=== Activity ===
Show the lines of the material that contain the word "RoundedRectangle".
Dataset content: Begin
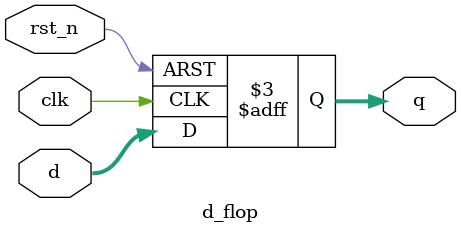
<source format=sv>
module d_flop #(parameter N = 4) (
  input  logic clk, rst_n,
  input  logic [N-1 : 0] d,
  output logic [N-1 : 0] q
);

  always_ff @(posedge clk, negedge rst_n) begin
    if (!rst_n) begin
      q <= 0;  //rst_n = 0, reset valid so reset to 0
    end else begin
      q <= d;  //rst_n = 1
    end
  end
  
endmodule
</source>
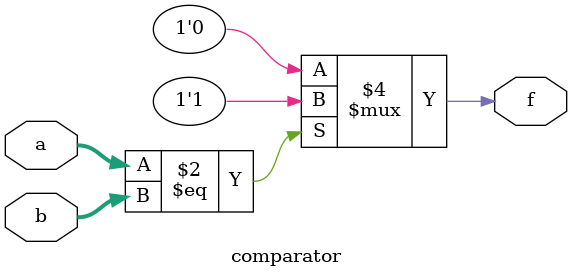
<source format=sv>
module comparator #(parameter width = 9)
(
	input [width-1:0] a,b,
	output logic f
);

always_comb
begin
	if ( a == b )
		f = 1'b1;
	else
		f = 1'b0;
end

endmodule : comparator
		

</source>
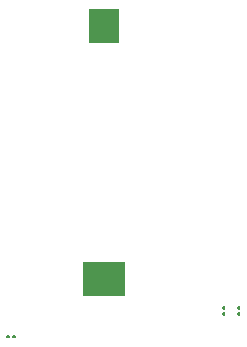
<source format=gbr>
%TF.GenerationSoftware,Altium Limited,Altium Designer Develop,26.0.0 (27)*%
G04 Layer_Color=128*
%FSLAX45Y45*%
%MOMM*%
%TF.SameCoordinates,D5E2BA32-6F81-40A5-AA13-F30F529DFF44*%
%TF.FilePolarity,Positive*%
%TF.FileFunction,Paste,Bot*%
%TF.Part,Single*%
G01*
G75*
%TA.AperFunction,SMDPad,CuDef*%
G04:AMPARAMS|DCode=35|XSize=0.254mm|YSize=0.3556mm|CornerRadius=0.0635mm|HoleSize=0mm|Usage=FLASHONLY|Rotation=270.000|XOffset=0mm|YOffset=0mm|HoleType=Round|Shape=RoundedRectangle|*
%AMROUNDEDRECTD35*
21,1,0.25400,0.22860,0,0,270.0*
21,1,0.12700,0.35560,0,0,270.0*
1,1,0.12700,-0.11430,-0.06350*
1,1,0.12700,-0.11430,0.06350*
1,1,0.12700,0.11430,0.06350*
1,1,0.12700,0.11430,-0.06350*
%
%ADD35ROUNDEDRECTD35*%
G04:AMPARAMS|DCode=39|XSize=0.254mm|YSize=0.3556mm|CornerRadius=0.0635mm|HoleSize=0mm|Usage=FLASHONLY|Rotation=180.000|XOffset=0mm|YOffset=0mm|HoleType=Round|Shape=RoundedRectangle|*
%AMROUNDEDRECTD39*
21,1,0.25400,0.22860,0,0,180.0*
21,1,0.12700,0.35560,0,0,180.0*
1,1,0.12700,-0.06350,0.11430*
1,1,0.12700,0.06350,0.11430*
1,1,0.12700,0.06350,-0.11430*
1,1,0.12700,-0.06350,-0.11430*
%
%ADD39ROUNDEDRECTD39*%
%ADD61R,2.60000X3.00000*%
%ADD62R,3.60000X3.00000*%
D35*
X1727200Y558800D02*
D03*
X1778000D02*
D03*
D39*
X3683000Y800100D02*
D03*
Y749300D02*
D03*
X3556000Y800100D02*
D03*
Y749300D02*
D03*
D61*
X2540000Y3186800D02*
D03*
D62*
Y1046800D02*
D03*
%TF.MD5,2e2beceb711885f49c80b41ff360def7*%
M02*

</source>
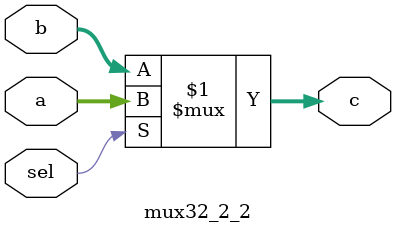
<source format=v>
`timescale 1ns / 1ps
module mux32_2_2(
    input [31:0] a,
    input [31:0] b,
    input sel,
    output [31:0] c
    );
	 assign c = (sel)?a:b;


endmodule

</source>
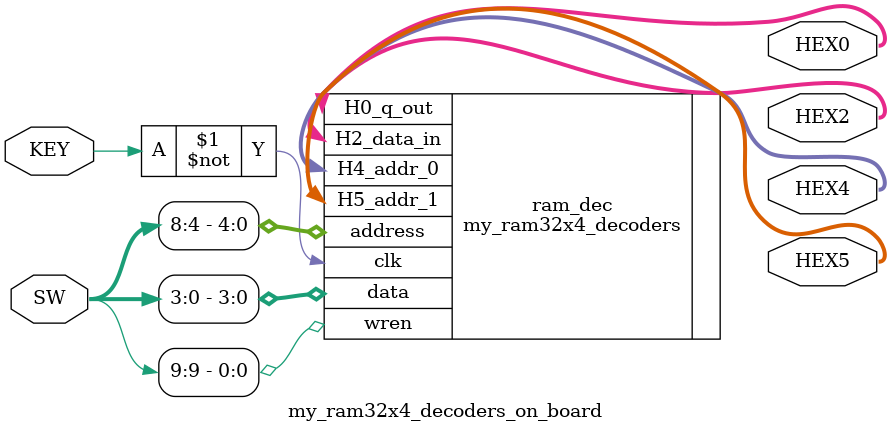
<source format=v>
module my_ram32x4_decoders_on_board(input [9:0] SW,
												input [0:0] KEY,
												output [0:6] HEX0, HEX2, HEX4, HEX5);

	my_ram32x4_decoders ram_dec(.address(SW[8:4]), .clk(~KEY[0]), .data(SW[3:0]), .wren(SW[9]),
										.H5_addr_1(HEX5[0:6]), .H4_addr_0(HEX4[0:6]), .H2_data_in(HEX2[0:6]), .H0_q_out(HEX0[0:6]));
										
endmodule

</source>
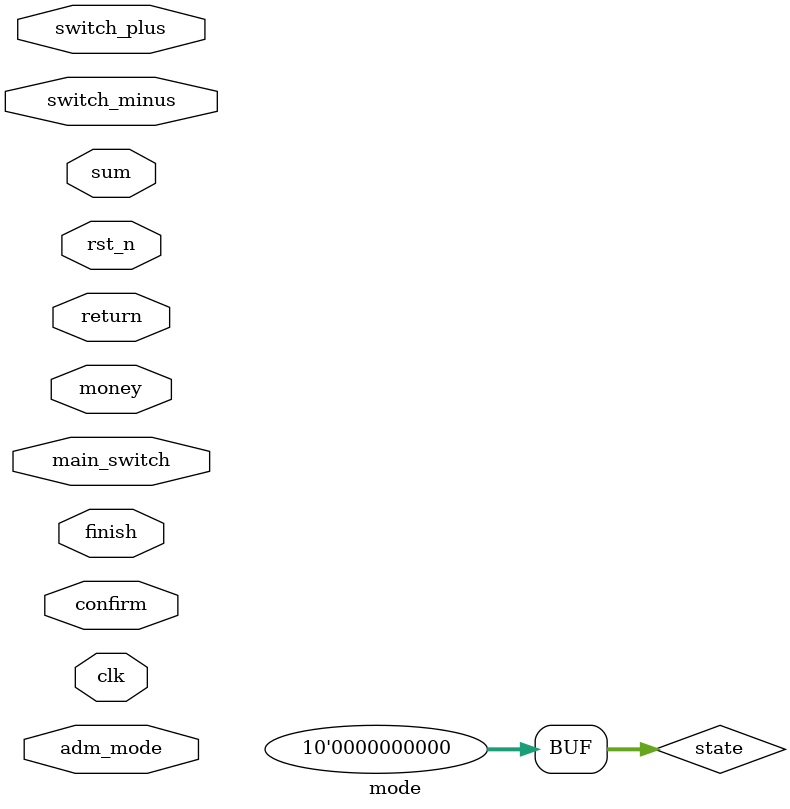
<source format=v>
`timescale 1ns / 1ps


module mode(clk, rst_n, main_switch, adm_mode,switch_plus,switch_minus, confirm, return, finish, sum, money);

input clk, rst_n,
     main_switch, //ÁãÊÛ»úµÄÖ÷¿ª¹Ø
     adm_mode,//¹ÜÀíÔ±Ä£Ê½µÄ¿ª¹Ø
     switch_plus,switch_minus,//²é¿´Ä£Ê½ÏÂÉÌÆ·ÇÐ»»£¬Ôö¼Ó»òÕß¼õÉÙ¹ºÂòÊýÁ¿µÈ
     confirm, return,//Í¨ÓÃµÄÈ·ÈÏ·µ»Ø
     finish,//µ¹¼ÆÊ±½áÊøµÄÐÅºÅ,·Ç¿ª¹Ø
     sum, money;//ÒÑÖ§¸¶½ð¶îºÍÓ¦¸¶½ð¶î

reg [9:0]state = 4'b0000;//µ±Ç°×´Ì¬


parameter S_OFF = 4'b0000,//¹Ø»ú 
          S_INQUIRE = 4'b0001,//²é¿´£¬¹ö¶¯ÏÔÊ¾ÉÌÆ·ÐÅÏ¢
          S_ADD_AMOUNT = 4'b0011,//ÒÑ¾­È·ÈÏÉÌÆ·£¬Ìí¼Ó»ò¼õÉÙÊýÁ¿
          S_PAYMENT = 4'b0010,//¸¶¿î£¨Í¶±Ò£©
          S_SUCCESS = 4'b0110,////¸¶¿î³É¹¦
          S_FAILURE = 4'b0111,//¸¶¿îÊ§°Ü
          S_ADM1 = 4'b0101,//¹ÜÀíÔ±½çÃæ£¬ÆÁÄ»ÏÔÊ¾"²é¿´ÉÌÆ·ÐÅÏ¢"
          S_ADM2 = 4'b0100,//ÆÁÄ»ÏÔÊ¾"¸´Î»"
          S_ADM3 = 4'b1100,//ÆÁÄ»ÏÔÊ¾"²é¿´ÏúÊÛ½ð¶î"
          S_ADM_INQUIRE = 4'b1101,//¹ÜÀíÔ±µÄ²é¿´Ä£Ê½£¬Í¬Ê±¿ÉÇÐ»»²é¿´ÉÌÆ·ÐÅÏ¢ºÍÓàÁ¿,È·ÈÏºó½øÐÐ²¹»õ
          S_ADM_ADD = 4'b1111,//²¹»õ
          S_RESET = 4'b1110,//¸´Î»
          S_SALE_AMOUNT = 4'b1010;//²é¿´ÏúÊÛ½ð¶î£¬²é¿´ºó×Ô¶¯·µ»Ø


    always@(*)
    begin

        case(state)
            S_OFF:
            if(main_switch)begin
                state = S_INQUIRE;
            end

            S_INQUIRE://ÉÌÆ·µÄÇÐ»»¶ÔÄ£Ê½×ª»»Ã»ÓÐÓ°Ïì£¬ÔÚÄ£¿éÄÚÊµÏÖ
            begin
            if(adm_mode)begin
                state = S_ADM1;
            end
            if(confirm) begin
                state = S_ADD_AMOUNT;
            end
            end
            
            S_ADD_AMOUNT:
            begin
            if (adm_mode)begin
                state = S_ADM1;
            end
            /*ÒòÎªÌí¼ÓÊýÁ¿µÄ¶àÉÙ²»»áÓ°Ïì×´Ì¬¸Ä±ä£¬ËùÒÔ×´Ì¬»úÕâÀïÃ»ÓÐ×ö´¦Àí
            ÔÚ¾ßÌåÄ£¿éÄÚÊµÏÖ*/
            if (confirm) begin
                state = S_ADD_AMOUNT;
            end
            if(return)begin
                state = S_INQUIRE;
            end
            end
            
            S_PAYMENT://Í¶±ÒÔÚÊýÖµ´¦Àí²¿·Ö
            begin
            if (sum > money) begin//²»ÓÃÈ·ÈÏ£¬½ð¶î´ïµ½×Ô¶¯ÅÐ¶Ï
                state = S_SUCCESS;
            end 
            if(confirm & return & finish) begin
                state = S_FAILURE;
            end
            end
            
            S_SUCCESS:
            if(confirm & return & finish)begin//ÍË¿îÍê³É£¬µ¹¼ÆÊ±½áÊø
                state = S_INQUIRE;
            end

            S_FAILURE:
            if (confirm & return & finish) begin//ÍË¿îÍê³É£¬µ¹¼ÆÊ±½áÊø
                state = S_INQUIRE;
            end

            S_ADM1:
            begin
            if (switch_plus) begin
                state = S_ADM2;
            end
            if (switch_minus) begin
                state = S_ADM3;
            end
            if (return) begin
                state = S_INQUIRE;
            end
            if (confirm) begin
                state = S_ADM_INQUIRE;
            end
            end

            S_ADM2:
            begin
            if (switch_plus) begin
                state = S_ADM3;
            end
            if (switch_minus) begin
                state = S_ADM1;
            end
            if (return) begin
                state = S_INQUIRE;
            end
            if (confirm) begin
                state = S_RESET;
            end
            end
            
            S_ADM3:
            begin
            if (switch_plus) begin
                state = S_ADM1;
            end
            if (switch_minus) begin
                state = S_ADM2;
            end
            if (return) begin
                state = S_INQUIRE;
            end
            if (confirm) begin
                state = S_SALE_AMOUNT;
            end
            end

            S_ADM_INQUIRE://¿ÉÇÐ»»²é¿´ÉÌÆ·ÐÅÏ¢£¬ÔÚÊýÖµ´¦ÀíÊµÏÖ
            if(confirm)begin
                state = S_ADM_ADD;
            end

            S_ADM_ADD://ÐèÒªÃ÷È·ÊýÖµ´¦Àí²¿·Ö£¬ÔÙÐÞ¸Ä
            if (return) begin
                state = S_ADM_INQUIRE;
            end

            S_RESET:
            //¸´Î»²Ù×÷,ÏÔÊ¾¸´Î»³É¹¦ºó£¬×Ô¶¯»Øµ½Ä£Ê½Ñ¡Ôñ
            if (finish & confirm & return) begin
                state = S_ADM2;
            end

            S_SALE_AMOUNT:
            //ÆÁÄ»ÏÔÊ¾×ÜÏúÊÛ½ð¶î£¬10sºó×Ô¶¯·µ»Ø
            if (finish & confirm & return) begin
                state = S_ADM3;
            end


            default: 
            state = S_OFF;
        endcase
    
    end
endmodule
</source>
Dataset content: End
=== Task answer ===
G04:AMPARAMS|DCode=35|XSize=0.254mm|YSize=0.3556mm|CornerRadius=0.0635mm|HoleSize=0mm|Usage=FLASHONLY|Rotation=270.000|XOffset=0mm|YOffset=0mm|HoleType=Round|Shape=RoundedRectangle|*
G04:AMPARAMS|DCode=39|XSize=0.254mm|YSize=0.3556mm|CornerRadius=0.0635mm|HoleSize=0mm|Usage=FLASHONLY|Rotation=180.000|XOffset=0mm|YOffset=0mm|HoleType=Round|Shape=RoundedRectangle|*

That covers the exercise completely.